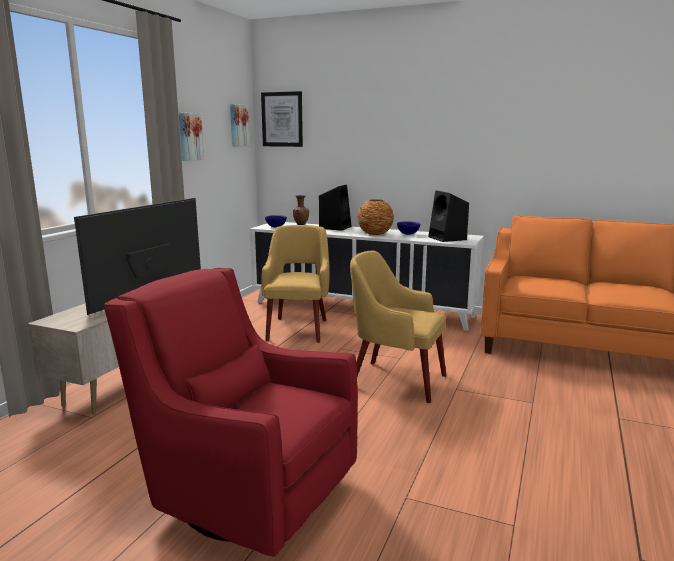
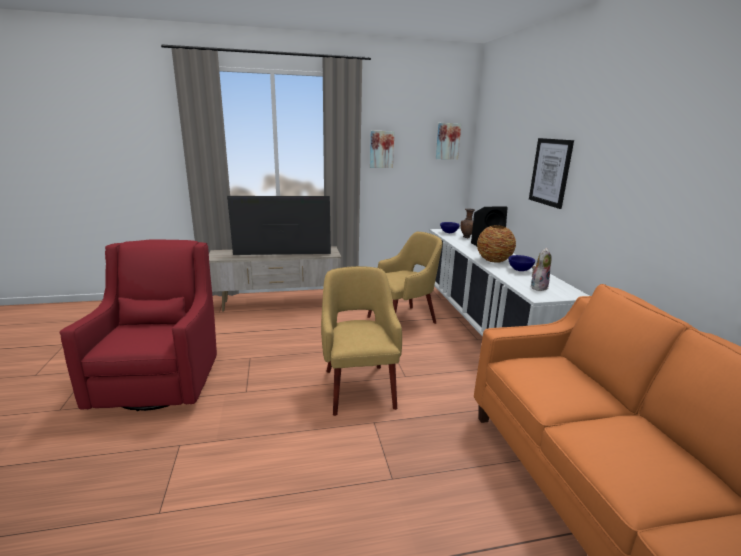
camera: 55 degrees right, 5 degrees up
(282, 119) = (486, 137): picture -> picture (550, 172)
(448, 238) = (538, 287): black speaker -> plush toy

...

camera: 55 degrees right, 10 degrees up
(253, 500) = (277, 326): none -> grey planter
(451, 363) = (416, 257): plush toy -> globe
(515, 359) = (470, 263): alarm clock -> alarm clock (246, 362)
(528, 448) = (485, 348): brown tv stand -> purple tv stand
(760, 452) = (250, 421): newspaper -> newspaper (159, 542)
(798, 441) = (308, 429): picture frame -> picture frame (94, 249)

...

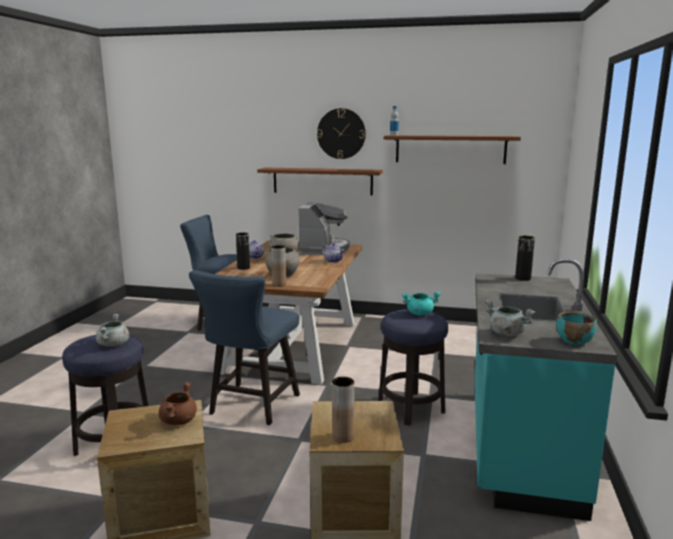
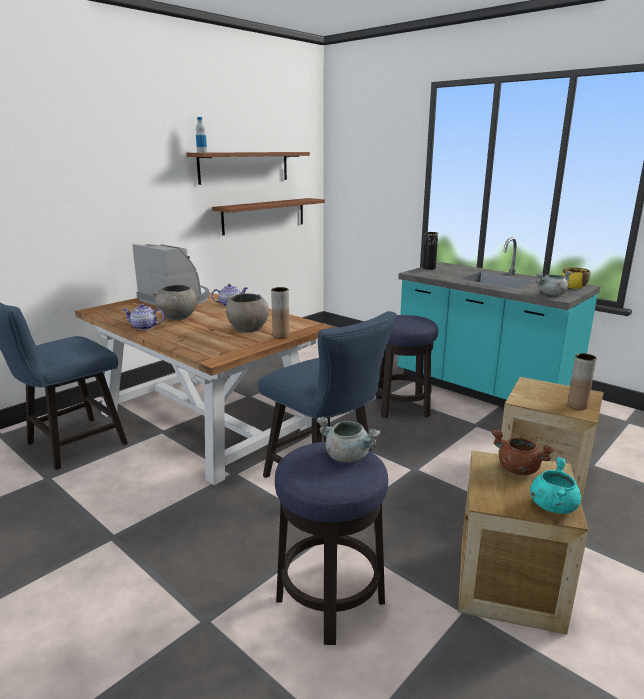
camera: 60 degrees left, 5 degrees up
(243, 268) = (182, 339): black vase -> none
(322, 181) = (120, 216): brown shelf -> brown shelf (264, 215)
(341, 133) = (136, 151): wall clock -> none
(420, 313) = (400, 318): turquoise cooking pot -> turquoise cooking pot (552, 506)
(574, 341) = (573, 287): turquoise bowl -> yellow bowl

THE PROBLEM >>
Within the listing above, extract exactly the lines from the line with "(420, 313) = (400, 318): turquoise" to the line with "(574, 341) = (573, 287): turquoise", the two named lines included, and no others.

SOLUTION TO THE PROBLEM >>
(420, 313) = (400, 318): turquoise cooking pot -> turquoise cooking pot (552, 506)
(574, 341) = (573, 287): turquoise bowl -> yellow bowl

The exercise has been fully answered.